Это застало меня врасплох. Будучи подростком, я играла в теннис, но всегда только для развлечения, с семьёй или школьными приятелями. Став взрослой, я пыталась сыграть пару турниров, но быстро поняла, что не выдерживаю напряжения спортивных состязаний. Мы с Джедом заставляли Софию и Лулу брать уроки тенниса в основном ради семейного досуга, но никогда не питали особых спортивных надежд на их счёт.

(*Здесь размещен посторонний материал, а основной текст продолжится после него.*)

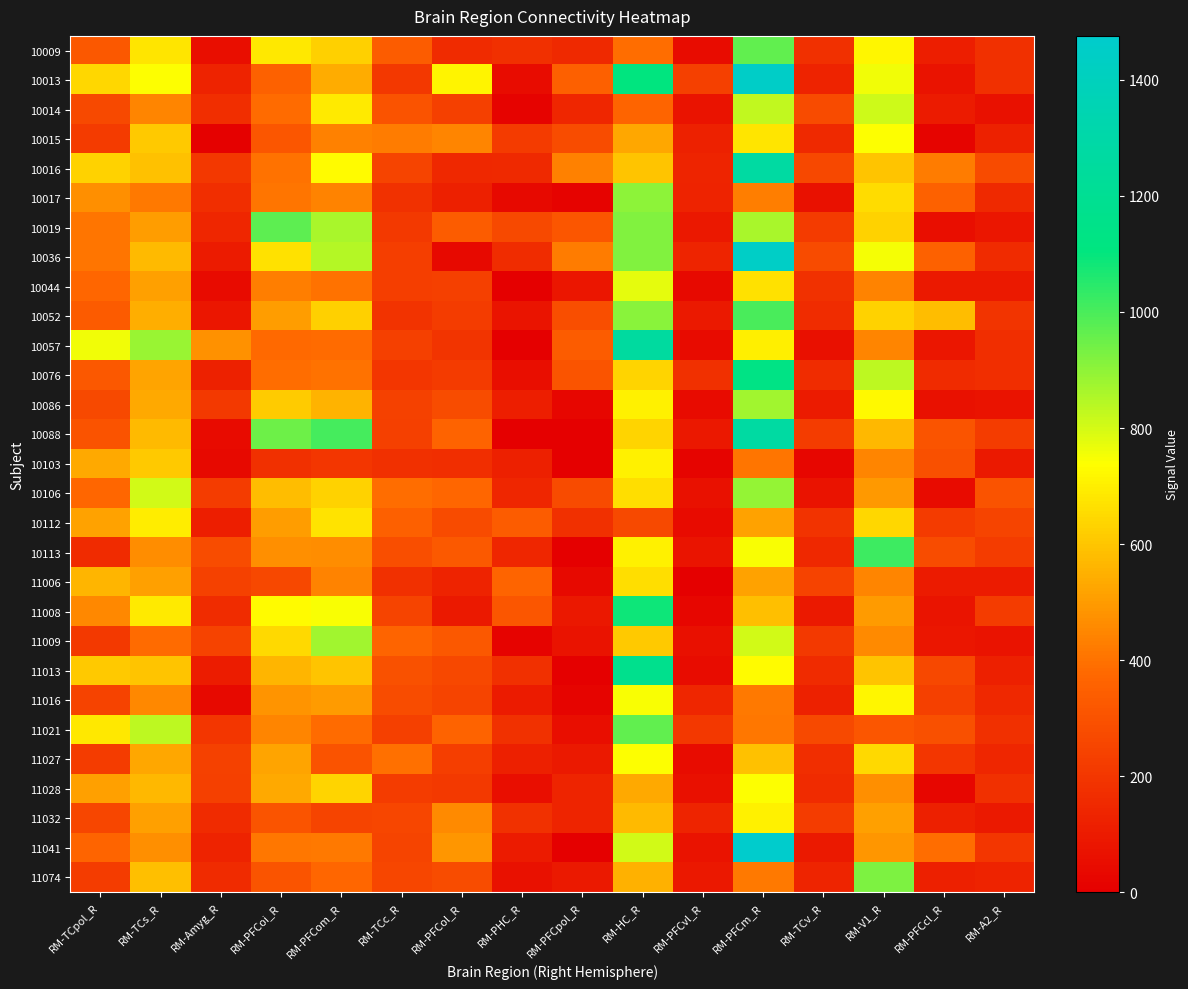

At RM-V1_R, list the series in order from largest to smallest.

10113, 11074, 10076, 10014, 10013, 10036, 10015, 10086, 10009, 11016, 10017, 11027, 10112, 10019, 10052, 10016, 11013, 10088, 11032, 11008, 10106, 11041, 11028, 11009, 10103, 10057, 11006, 10044, 11021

- Ты все ещё играешь среди новичков? - спросила я Лулу. - На низшем уровне?
- Да, - ответила она дружелюбно. С тех пор как я предоставила ей свободу выбора, мы стали общаться друг с другом значительно легче. Казалось, моя боль пошла ей на пользу и она стала более терпимой и добродушной. - Но я собираюсь попробовать перейти на новый уровень в ближайшее время. Я уверена, что проиграю, но почему бы не попробовать ради смеха.
После этого, совершенно неожиданно, Лулу сказала: "Я так скучаю по оркестру".
За следующие шесть недель она выиграла три турнира. На последних двух я наблюдала за её игрой, поражаясь тому, каким метеором она была на корте, как неистово она отбивала, какой сосредоточенной казалась и как не позволяла себе сдаться.
Поскольку Лулу побеждала, соревнования становились все более жёсткими. На одном из турниров она проиграла девочке, которая была в два раза крупнее. Когда Лулу вышла с корта, она по-доброму улыбалась, но, сев в машину, сказала: "В следующий раз я её сделаю. Сейчас я ещё не в форме, но скоро стану лучше". Затем она спросила меня, не смогу ли я записать её на дополнительные уроки по теннису.